7.15.2008

in loss



no one enjoys the experience of loss. we shy/shun/run as much as we can to avoid it, and i am no different. i have these beautifully wrought defenses in place that parade around as innocuously and advantageously as something like a good memory.

my memory is a chain between myself and something that is gone. a moment. a person. a connection. a thing. a place. a hope. on one hand, as long as i'm tied to these things, as long as i have their presence in my psyche, i don't have to acknowledge the loss. on the other hand, i am a slave to the things i cling to and the filter that i view them through. most often, the best thing for me would be to just face the loss, grieve and move on.

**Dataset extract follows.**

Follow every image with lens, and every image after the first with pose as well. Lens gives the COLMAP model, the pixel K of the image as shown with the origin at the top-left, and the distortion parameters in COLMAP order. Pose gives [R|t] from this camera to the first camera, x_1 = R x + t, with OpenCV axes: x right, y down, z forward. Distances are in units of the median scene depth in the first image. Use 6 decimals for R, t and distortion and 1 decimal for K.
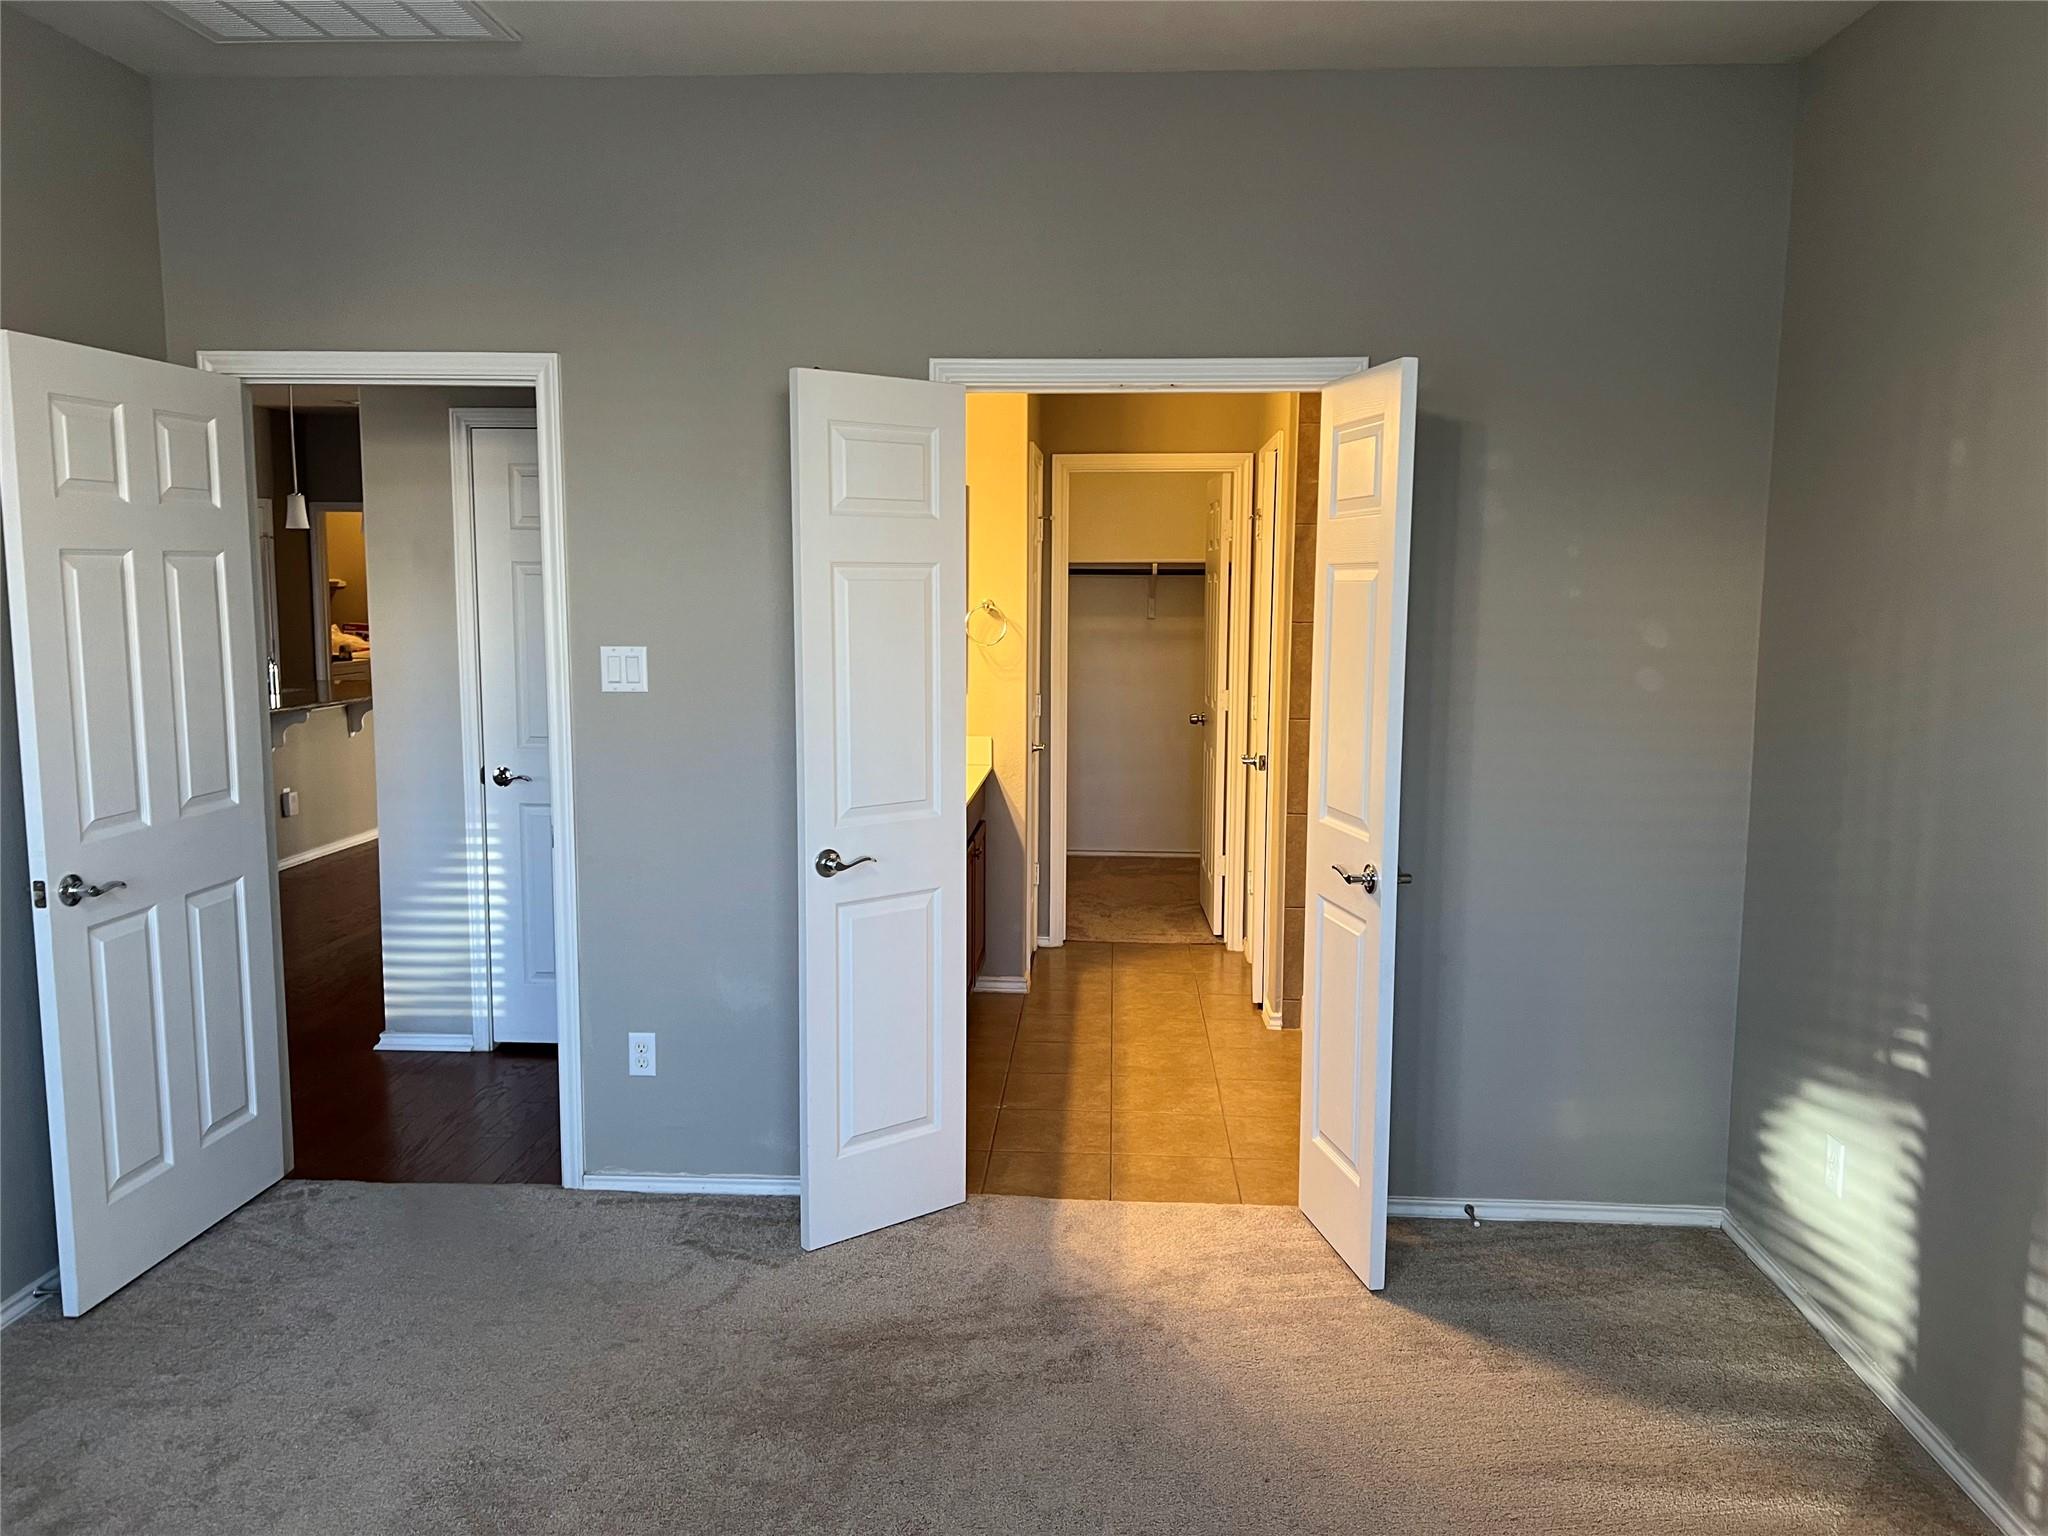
lens RADIAL K [[1542.9, 0, 1039.7], [0, 1542.9, 764.7], [0, 0, 1]] dist [0.062563, -0.066370]
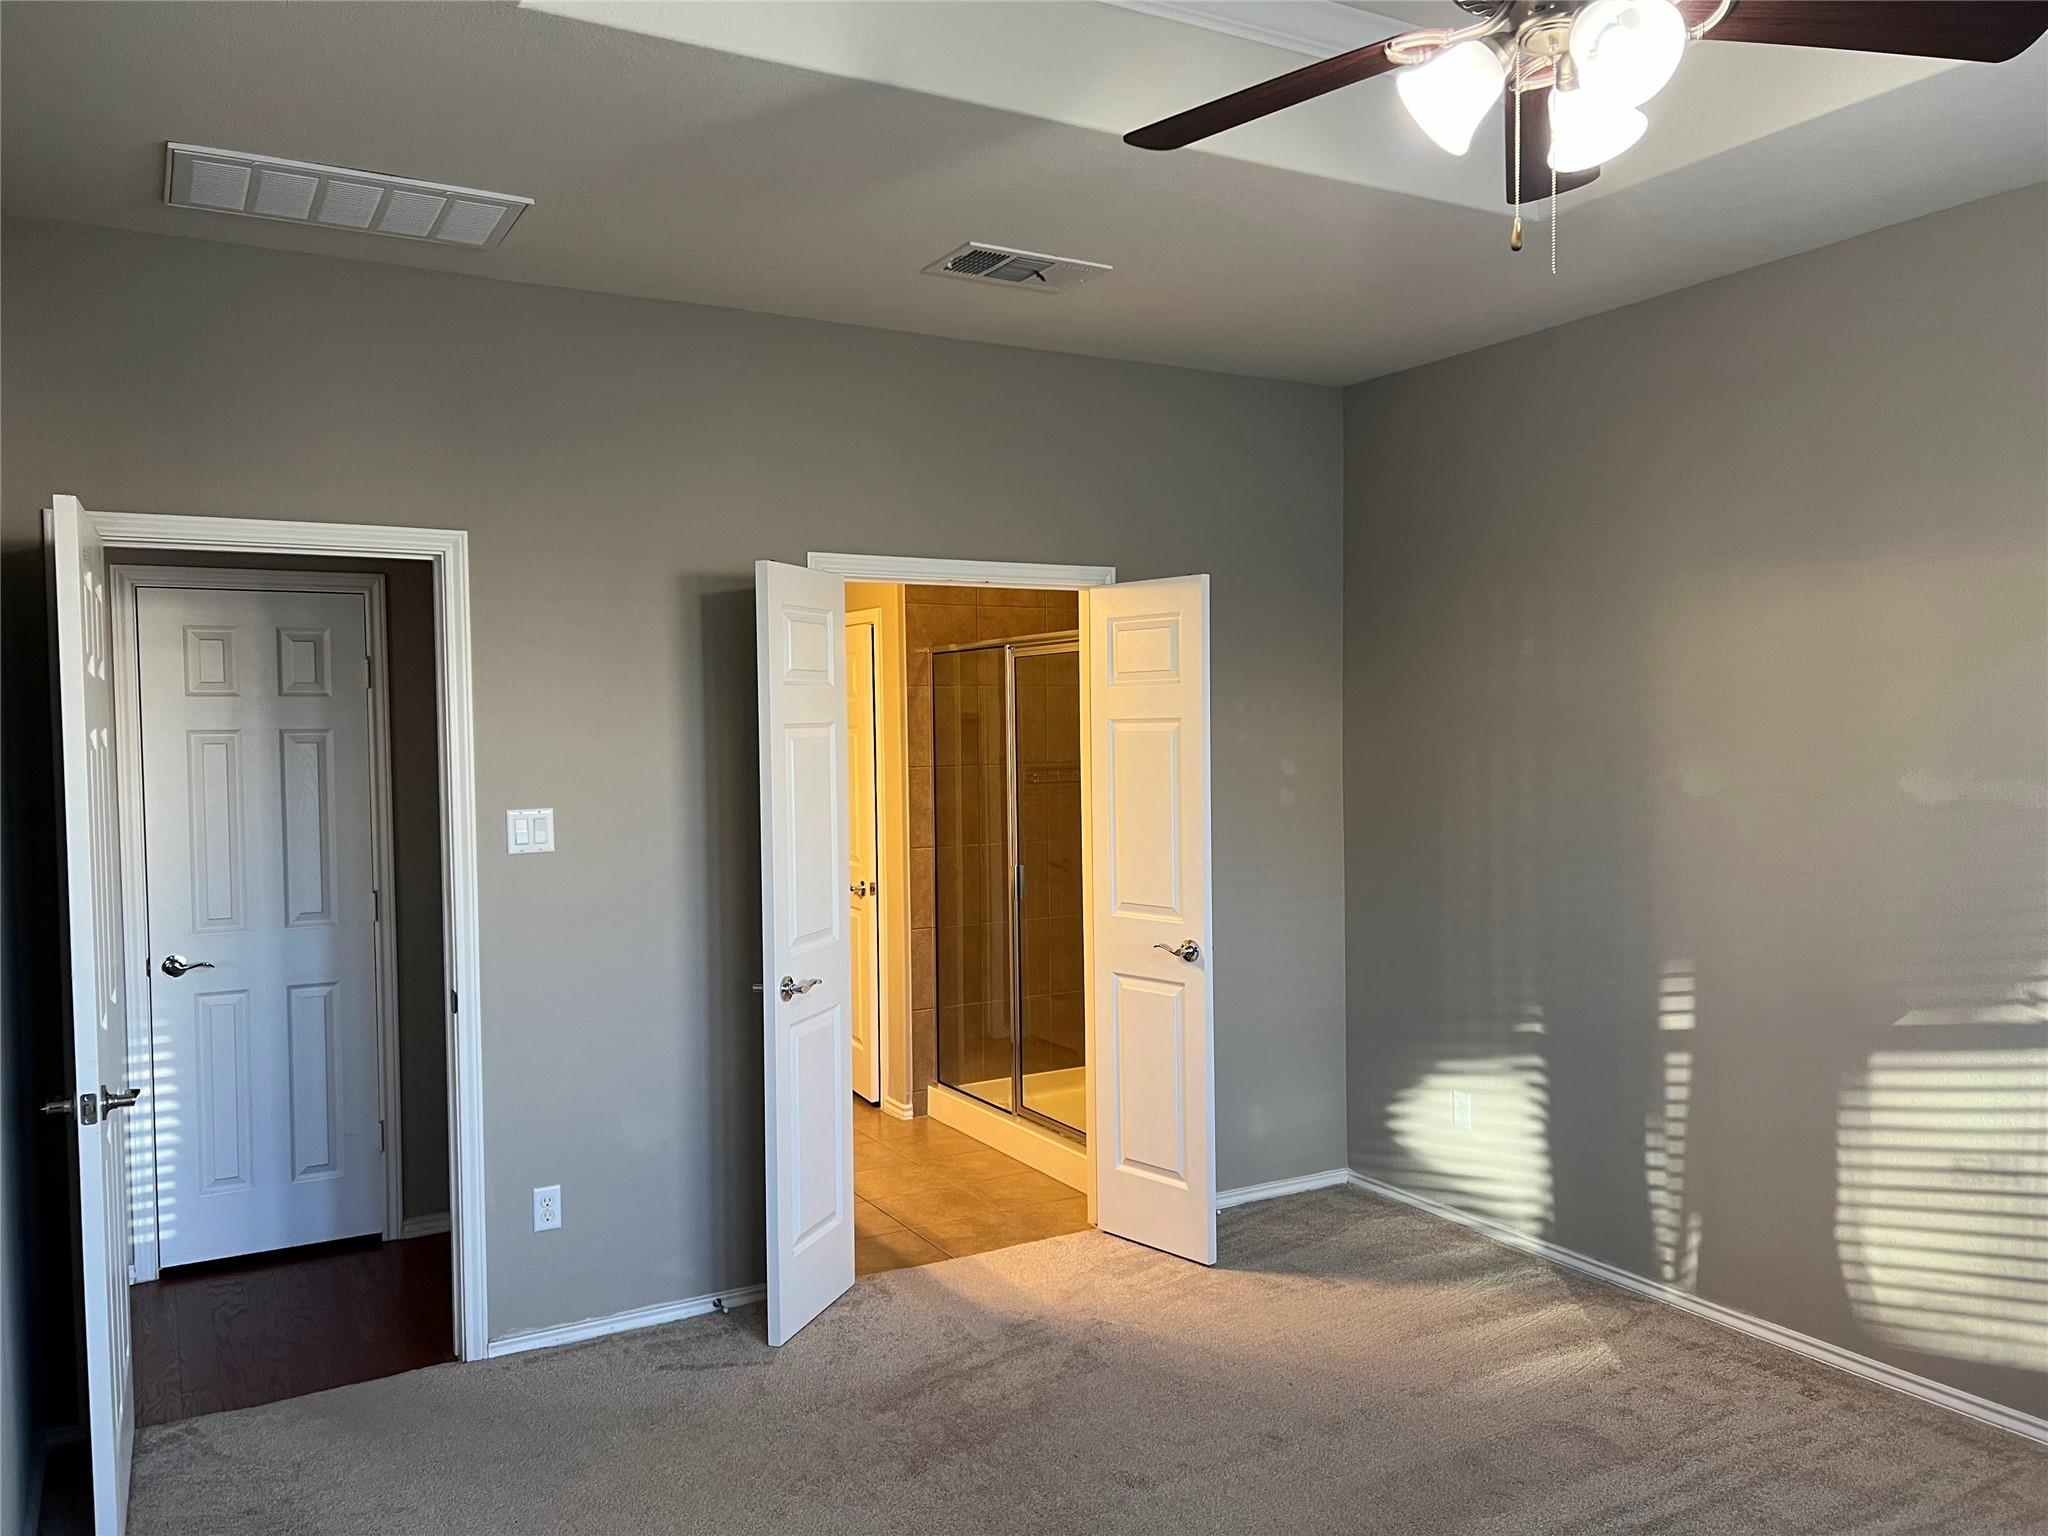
lens RADIAL K [[1542.9, 0, 1032.6], [0, 1542.9, 789.1], [0, 0, 1]] dist [0.062563, -0.066370]
pose [[0.838859, -0.040900, 0.542810, -0.573719], [0.083555, 0.995031, -0.054152, -0.005371], [-0.537897, 0.090781, 0.838108, -0.056630]]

i guess ideally i could move through loss and grief much like i navigated myself after my grandfather's death. somehow that was clear. a clean break. the grief was not shoved aside or ignored or covered up with hope. it was just present. and it has run its course and it will come back in moments and it is not a threat to me. no regrets or what-ifs or alternative ways of working out. just an end. a departure. a finish.

i had a hard spring for loss. or avoidance of it, really. something incredibly beautiful was offered and then i watched it slowly dissolve in my hands. it was the opposite of my grandfather's death. there was rippage. there were regrets and threats to my Self and so many alternative paths my head is still dizzy keeping up with them. it was hard working past it and hope put up a tough battle.

at some point i asked eden what she thought of my movement through this experience. she paused to think for a moment and said gently: it's like watching you read a book, nat.

she didn't just mean any old book though - not the blink's or even the poisonwood bible's of the world, but the emotional epics of various shapes and sizes. the little prince, the deed of paksenarrion, anne of green gables, harry potter, the little princess, beauty: a retelling of the story beauty and the beast, sunshine, the host....the list itself is an epic. and every time i re-re-re-read one of the above, i get completely involved and every waking moment not devoted to work or driving (unless i'm in heavy traffic, in which case i have been known to pull a book out while i inch forward or sit at a stop light) is given up to consuming and being consumed. i vacate my own life to live in this golden place elsewhere. and while it lasts, it's a thrilling existence.

while. it. lasts.

at the end i always hit this wall in myself when the words stop and there are no more pages to turn. and this wall has a weight and texture i can feel tear fingertips like sandpaper or red bricks and unfortunately it always seems completely unspannable. i have been known (as i did with my most recent read, the host) to finish the last page, sit in the bittersweet gratification of a story well finished, then turn to page number one and start again. even if i don't re-read it from cover to cover, i will most likely keep the book close to me for the next few days and randomly flip through to my favorite parts, slowly weaning myself off the story.



this compulsive reliving is much akin to the way i keep my memories close, the only difference is that in the case with the books, the original story is always available. it doesn't disappear or change or cease to exist. on one hand there is the fact that the story is ended, but i have the story itself to offer itself up as consolation.

i am a firm believer in the fact that the way we do the small things is the way we do the big things, so i have to ask myself how this aversion to experiencing loss with a book is lived out in my experience of loss in other places. i don't like the answer, because the answer sounds a lot like "denial parading around as hope." my equivalent of picking a book up and rereading it is the way i inhabit my memoryscape inside my head. i have the moments and thoughts and images firmly in place in my mind. science says we remember best those things we speak or think about, meaning my visual memory is aided by my a constant reliving on the events. i have a safety line in the knowledge i can always have the book back, and in the real world, i have an uncanny ability to derive a sense of security from my memories.

in addition to the memorization, i've learned to just bulldoze all else aside and have this stunning vision of how things will work out that allows me to rest in this often false and cruel hope. i have discovered hope is a kitten with a full set of teeth and claws - all the attraction and charm and as well as all the sudden bites and drawn blood. i have been trying to let hope go its own way but it hasn't been the easiest thing. at times this spring it's taken a crowbar to pry it out of my clenched fists, but it's slowly starting to yield.

sea-oh has a tattoo on their arm that says: less hope, more care.

the first time i read that i was affronted. why less hope? isn't it a good thing by definition? and slowly the obvious dawned on me: hope is inactive, it's passively waiting for things to be better and it devalues the experience one is having at this precise moment. care, on the other hand, is full of movement and action and presence. it's not trying to change the current experience, just augment it. so i guess it comes down to caring for myself, not trying to change into something i am not currently. which means i also am not wrong, or flawed or......fill in the blank.

a simple simple thing to say, but it will take a little longer to adjust those stories that whisper lies in my head.

wish me luck.






currently listening to: elusive, a boy with a thorn in his side & eyes wider than before - scott matthews.